In der frühen Sowjetzeit gewann die (Klein-)Familie als Zufluchtsort vor der oft „militärischen und autoritären“ (S. 381) Atmosphäre am Arbeitsplatz an Bedeutung und das Verhältnis von Eltern und Kindern dadurch an Nähe. Den Kindergärten kam eine doppelte Bedeutung zu: Einerseits sollten sie Frauen die Berufstätigkeit ermöglichen und andererseits als „Wiegen des Neuen Alltags“ (S. 397) fungieren. Qualitative sowjetische Spielsachen blieben über Jahrzehnte Mangelware und Spielplätze gab es nur wenige, weshalb für Stadtkinder die Innenhöfe zum zentralen Bezugsort wurden. Im Laufe der Jahrzehnte nahm das spezifische Kulturangebot für die sowjetischen Kinder in Form von Kinofilmen, Radioprogrammen, Theateraufführungen sowie Fernsehsendungen bemerkenswert zu.
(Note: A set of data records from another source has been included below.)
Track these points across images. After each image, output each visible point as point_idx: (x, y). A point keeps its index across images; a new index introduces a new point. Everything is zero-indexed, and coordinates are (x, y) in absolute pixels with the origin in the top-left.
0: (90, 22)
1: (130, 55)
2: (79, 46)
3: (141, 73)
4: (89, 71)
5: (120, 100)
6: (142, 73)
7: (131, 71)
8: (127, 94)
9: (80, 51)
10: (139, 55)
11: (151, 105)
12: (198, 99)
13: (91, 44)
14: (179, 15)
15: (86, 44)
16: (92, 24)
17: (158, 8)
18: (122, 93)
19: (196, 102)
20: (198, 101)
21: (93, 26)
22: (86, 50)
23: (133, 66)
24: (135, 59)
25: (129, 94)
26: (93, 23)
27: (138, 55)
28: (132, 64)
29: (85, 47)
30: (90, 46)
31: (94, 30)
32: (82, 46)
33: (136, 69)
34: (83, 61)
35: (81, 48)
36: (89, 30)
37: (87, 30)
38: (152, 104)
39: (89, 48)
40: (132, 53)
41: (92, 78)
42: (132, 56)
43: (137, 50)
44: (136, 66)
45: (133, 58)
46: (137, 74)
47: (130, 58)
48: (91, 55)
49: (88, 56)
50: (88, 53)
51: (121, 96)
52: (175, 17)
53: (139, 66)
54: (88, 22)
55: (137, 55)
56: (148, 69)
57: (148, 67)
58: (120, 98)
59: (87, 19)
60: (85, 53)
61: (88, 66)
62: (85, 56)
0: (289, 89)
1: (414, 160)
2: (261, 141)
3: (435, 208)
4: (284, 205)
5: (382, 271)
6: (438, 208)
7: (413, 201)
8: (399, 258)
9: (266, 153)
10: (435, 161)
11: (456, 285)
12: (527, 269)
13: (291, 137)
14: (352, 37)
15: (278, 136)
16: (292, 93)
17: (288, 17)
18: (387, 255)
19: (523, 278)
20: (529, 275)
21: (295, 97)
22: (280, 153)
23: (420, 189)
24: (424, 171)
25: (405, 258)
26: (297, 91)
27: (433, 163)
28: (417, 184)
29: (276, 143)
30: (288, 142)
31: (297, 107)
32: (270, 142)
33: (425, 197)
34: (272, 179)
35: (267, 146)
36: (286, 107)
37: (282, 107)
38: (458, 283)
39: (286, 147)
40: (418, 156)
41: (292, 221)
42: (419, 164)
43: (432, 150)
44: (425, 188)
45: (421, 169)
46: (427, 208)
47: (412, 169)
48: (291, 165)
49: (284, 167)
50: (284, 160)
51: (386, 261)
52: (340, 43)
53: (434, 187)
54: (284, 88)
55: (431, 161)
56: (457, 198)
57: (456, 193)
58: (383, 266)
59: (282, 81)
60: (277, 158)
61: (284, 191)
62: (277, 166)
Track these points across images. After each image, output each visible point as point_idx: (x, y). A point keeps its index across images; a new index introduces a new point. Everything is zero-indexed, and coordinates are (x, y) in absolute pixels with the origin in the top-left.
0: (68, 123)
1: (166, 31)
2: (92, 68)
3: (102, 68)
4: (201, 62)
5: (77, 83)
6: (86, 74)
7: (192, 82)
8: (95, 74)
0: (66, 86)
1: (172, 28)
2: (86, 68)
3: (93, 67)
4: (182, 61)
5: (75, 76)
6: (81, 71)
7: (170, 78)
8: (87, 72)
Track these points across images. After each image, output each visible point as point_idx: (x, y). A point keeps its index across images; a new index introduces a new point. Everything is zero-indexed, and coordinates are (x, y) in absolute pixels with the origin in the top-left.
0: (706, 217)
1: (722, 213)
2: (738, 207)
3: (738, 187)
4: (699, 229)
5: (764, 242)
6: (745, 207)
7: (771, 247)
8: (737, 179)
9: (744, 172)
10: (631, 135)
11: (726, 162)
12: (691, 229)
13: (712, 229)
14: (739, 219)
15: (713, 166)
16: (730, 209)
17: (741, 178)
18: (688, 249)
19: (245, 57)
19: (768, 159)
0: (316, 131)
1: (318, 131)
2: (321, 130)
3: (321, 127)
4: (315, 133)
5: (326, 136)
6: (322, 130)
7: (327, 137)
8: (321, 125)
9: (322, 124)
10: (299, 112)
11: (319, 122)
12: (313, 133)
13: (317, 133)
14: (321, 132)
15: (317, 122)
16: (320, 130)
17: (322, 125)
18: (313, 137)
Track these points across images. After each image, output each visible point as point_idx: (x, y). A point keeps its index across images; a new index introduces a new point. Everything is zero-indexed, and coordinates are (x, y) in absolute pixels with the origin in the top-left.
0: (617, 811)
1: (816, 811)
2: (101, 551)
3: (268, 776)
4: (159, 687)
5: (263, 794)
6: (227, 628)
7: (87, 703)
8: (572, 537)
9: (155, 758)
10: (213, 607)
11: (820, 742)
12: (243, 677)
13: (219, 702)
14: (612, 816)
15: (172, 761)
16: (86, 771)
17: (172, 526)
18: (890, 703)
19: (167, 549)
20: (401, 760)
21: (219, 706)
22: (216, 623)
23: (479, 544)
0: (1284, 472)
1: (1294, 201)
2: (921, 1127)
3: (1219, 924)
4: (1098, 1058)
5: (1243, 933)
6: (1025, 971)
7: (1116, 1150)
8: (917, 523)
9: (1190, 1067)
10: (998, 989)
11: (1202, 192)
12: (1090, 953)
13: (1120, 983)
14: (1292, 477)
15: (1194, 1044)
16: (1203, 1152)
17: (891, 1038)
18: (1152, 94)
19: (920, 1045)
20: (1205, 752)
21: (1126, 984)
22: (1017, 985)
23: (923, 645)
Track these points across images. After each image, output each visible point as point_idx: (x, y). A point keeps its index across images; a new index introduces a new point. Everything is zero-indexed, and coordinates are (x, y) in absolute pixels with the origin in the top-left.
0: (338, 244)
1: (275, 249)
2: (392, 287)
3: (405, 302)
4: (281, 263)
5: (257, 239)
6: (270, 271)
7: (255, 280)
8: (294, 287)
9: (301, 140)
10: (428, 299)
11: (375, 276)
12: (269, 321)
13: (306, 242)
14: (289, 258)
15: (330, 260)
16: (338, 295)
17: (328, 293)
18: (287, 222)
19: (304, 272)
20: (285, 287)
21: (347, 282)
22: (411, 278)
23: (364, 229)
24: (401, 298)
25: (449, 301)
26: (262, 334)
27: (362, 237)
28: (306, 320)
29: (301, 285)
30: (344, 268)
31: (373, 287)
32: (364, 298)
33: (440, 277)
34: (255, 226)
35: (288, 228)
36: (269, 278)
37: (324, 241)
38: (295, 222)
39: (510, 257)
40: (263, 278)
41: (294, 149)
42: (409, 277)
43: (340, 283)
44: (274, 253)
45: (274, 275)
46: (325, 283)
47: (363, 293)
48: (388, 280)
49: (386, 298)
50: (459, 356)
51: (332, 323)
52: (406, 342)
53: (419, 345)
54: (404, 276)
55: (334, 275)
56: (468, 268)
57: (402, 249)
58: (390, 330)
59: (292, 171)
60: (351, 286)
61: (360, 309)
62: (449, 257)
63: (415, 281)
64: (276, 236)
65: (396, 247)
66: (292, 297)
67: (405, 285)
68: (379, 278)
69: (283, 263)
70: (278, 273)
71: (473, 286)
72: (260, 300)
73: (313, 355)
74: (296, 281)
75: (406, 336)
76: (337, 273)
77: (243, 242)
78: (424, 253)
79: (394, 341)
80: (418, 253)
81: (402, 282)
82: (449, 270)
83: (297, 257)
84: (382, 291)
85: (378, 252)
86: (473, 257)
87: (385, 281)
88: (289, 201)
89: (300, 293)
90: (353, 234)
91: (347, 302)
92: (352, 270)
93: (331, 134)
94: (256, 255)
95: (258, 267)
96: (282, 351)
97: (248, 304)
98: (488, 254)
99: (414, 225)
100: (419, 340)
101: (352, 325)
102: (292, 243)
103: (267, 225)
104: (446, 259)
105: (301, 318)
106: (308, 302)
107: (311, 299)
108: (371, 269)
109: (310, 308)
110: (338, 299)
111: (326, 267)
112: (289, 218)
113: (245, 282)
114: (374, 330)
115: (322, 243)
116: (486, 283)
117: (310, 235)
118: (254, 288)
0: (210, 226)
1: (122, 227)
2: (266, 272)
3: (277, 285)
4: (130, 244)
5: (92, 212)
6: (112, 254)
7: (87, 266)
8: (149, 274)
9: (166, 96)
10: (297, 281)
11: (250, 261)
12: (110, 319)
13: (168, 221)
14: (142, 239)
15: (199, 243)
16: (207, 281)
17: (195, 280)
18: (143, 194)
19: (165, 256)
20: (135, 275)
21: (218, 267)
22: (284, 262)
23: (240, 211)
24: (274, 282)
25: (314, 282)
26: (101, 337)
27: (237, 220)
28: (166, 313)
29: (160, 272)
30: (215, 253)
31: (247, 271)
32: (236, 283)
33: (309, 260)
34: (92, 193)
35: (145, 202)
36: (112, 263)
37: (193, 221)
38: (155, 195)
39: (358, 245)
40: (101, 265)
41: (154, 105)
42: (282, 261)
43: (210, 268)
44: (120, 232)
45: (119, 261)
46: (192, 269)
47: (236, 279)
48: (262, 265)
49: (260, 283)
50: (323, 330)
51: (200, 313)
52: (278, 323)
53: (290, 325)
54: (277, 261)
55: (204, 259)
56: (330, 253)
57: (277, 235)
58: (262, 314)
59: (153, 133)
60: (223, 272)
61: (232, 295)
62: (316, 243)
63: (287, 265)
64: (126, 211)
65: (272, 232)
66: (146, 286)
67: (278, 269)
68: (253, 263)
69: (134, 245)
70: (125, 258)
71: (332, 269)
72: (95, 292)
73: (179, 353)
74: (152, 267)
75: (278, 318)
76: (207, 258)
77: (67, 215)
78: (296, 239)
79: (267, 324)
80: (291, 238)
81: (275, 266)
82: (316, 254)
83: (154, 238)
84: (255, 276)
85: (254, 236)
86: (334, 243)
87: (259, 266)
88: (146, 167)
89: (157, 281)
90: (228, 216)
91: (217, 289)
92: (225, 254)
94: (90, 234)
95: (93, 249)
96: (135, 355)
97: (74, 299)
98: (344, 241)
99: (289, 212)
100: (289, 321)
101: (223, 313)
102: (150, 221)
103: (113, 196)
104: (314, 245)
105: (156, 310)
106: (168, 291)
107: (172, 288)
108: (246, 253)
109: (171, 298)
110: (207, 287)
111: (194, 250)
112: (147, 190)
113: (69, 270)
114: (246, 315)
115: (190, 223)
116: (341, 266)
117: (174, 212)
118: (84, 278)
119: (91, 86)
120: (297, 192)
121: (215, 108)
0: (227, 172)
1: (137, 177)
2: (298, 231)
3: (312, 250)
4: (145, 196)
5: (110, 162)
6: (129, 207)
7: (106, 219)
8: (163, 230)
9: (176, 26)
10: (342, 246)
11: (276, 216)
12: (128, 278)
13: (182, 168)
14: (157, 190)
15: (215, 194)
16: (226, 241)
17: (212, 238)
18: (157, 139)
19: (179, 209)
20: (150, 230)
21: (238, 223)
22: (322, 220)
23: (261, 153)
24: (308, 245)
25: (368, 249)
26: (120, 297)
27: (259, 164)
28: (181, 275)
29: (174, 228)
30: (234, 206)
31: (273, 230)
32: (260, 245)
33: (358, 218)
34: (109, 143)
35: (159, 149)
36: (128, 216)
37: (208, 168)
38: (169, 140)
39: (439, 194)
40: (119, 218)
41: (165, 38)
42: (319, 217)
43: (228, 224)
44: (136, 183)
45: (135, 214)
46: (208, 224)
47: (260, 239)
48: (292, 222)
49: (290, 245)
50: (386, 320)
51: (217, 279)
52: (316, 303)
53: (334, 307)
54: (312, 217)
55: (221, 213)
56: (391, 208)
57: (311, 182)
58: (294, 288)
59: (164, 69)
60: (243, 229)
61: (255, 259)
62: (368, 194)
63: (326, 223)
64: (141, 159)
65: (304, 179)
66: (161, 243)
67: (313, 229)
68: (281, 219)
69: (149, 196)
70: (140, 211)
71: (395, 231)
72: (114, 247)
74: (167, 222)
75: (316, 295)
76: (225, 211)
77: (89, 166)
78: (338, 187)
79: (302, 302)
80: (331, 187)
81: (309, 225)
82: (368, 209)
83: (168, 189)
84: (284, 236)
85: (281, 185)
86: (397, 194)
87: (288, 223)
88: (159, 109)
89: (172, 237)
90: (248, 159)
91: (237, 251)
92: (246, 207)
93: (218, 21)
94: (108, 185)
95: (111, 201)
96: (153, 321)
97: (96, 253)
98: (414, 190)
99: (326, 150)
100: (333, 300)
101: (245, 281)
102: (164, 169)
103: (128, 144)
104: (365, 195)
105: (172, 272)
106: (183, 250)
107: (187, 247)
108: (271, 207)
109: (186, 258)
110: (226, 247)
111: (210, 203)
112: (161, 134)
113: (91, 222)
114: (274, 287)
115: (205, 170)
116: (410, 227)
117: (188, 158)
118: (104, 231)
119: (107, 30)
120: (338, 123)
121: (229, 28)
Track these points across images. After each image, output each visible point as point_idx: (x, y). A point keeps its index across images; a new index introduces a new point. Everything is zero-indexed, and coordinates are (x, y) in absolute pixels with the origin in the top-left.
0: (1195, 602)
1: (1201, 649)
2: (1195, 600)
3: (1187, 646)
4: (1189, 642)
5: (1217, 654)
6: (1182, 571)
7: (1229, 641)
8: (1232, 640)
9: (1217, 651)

Im letzten Kapitel beschreibt Kelly die „Jahre in der Schule“ (S. 495) und thematisiert in diesem Zusammenhang auch die verschiedenen Jugendgruppen von den vorrevolutionären Pfadfindern bis zu den Jungen Pionieren.

Am Ende fragt Kelly, in Anlehnung an Neil Postman, nach dem „Ende der Kindheit“ und stellt zunächst einmal fest, dass „die Geschichte der Kindheitserfahrung in Russland während des zwanzigsten Jahrhunderts ein Narrativ unbegrenzter Möglichkeiten ist, die je nach Generation, sozialem Status, Geschlecht und Alter differieren“ (S. 570). Das Ende der Sowjetunion bedeutete einen radikalen Einschnitt: Für die Wohlhabenden verbesserte sich das Schul- und Freizeitangebot, für die sozial Schwachen wurden finanziell bislang erschwingliche Aktivitäten unbezahlbar. Desweiteren schrumpfte der Raum für eine freie und unregulierte Kindheit: In Moskau ist es heute unvorstellbar, dass Kinder sich ohne Begleitung Erwachsener auf der Straße oder in den Höfen aufhalten.2

Catriona Kellys Buch ist eine Summe von Geschichten und Bildern zum Thema Kindheit in Russland, teilweise sehr anschaulich durch Interviews belegt. Anzumerken bleibt, dass die Zeit zwischen 1890 und 1953 über weite Strecken die ausführlichste Beachtung erfährt. Die vielen Abschnitte, in die das Buch unterhalb der Kapitelebene unterteilt ist, wirken mitunter wie Mosaiksteine, die sich jedoch nicht immer zu einem Bild zusammenfügen. Dem Schlusskapitel fehlt weitgehend eine Zusammenfassung der Ergebnisse, eine Bündelung der vielen Erzählstränge. Kelly beschränkt sich auf wenige, knappe Bemerkungen zur Spezifik der sowjetischen Kindheit, die sich allerdings nur bedingt ausmachen lässt, da sich viele der beschriebenen Entwicklungen sowohl bereits im imperialen Russland andeuteten als auch in anderen nationalen Kontexten zu finden sind. Trotz der Kritik bleibt Kellys Monographie ein Meilenstein, da es ihr gelungen ist, ein zentrales Thema zu positionieren und sie durch ihr beeindruckend breit angelegtes Buch zur Arbeit an weiteren Forschungsthemen einlädt.

Anmerkungen:
1 Vgl. exemplarisch: Clementine Creuziger, Childhood in Russia. Representation and Reality, Lanham 1996; Lisa A. Kirschenbaum, Small Comrades. Revolutionizing Childhood in Soviet Russia, 1917 - 1932, New York 2001; Alla Sal'nikova, Rossijskoe detstvo v XX veke. istorija, teoriija i praktika issledovanija, Kazan' 2007, Andrew Baruch Wachtel, The Battle for Childhood. Creation of a Russian Myth, Stanford 1990.
2 Vgl. dazu: Corinna Kuhr-Korolev, Aufwachsen in Moskau. Impressionen aus distanzierter Nähe, in: kultura, 5 (2008), S. 3-8.